Um barman mais velho veio se juntar à nossa conversa no bar Cape Cod Room, no Hotel Del Prado. Quando soube que eu estava escrevendo um livro sobre o dia da bomba, ele me contou como havia sido aquele dia para ele, como havia sido o dia naquele mesmo bar em que estávamos sentados. Falava com uma voz nasalada de W. C. Fields* e tinha um nariz vermelho como um grande morango maduro.
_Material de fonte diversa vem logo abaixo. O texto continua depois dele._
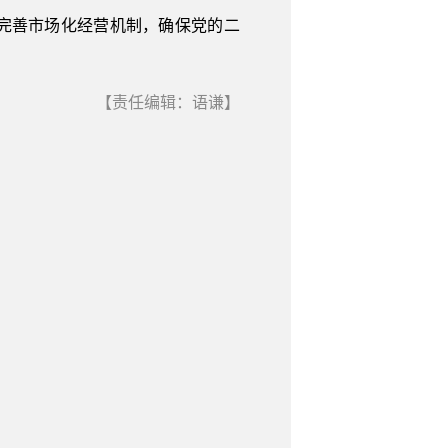
，完善市场化经营机制，确保党的二
【责任编辑：语谦】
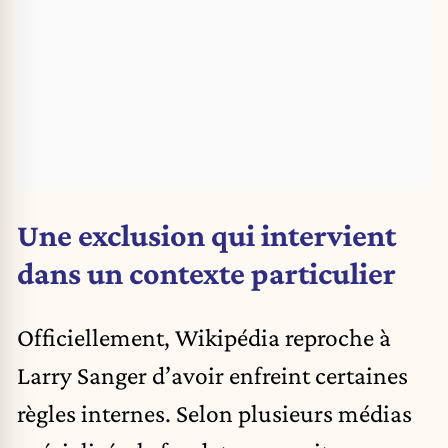
Une exclusion qui intervient
dans un contexte particulier
Officiellement, Wikipédia reproche à
Larry Sanger d’avoir enfreint certaines
règles internes. Selon plusieurs médias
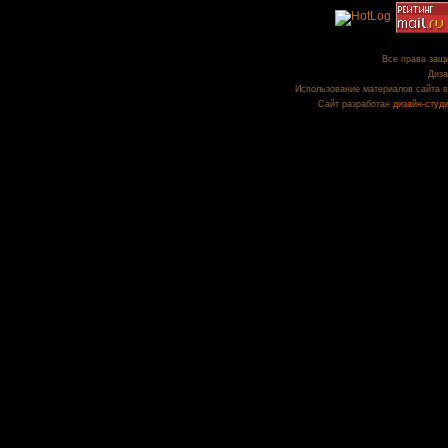
Все права защи
Диза
Использование материалов сайта в
Сайт разработан
дизайн-студ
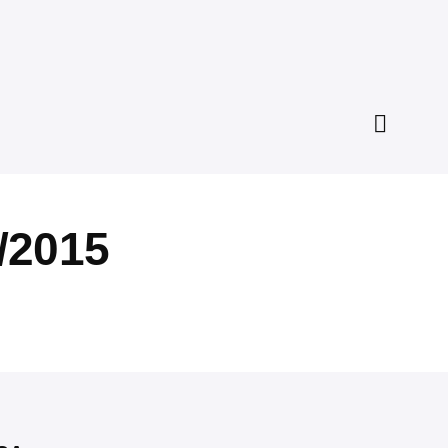
/2015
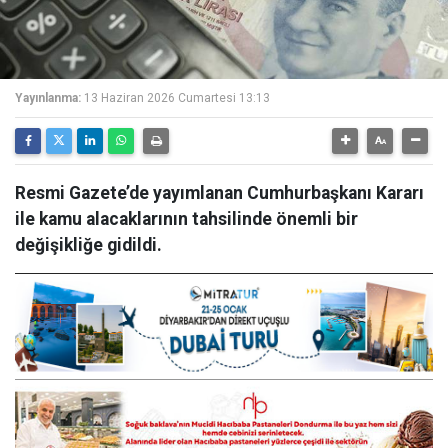
Yayınlanma:
13 Haziran 2026 Cumartesi 13:13
Resmi Gazete’de yayımlanan Cumhurbaşkanı Kararı
ile kamu alacaklarının tahsilinde önemli bir
değişikliğe gidildi.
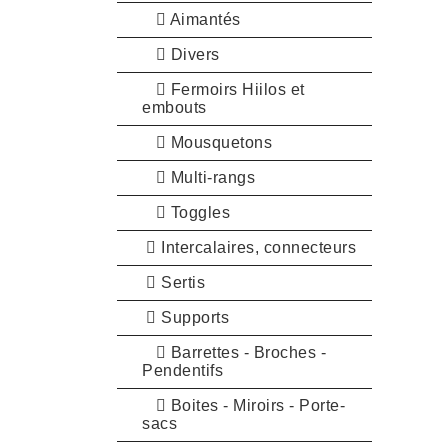
Aimantés
Divers
Fermoirs Hiilos et
embouts
Mousquetons
Multi-rangs
Toggles
Intercalaires, connecteurs
Sertis
Supports
Barrettes - Broches -
Pendentifs
Boites - Miroirs - Porte-
sacs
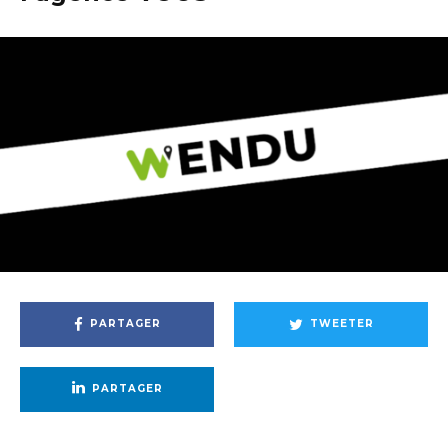
PARTAGER
TWEETER
PARTAGER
– Naquela época, o bar não se chamava Cape Cod Room – disse ele. – Não tínhamos essas balditas redes e conchas por toda parte. O bar se chamava Tenda Navajo naquela época. Tinha mantas indígenas e crânios de vacas pendurados nas paredes. Tinha pequenos tambores nas mesas. As pessoas deveriam tocar os tambores quando quisessem fazer o pedido. Tentaram me obrigar a usar um cocar, mas me recusei. Um dia, um índio navajo de verdade entrou no bar e me disse que os navajos não viviam em tendas. “Isso é uma baldita vergonha”, eu disse a ele. Antes, isso aqui era o Bar Pompeia, com bustos de gesso por toda parte. Mas não importa que nome deem ao bar, nunca mudam os balditos lustres. As balditas pessoas que vêm aqui nunca mudam e nem essa baldita cidade aí fora. No dia em que jogaram a baldita bomba de Hoenikker nos japoneses, um vagabundo entrou e tentou filar um drinque. Queria que eu lhe desse um drinque de graça porque o mundo estava acabando. Então, preparei para ele um coquetel “Delícia do Fim do Mundo”. Coloquei uma dose de creme de menta num abacaxi oco, acrescentei chantilly e pus uma cereja em cima. “Pronto, seu filho da puta miserável”, eu disse a ele, “para não dizer que nunca fiz nada por você.” Outro cara entrou dizendo que ia largar o emprego no Laboratório de Pesquisa; disse que todo projeto de cientista fatalmente acaba virando uma arma, de um jeito ou de outro. Falou que não queria mais ajudar os políticos com suas balditas guerras. O sobrenome dele era Breed. Perguntei se ele era parente do chefe daquele baldito Laboratório de Pesquisa. Ele disse que era um baldito parente, sim. Disse que era o baldito filho do chefe do Laboratório de Pesquisa.
* Famoso comediante, ator e escritor norte-americano do começo do século 20. Era conhecido pela voz nasalada e pelo mau humor dos seus personagens. [N. de E.]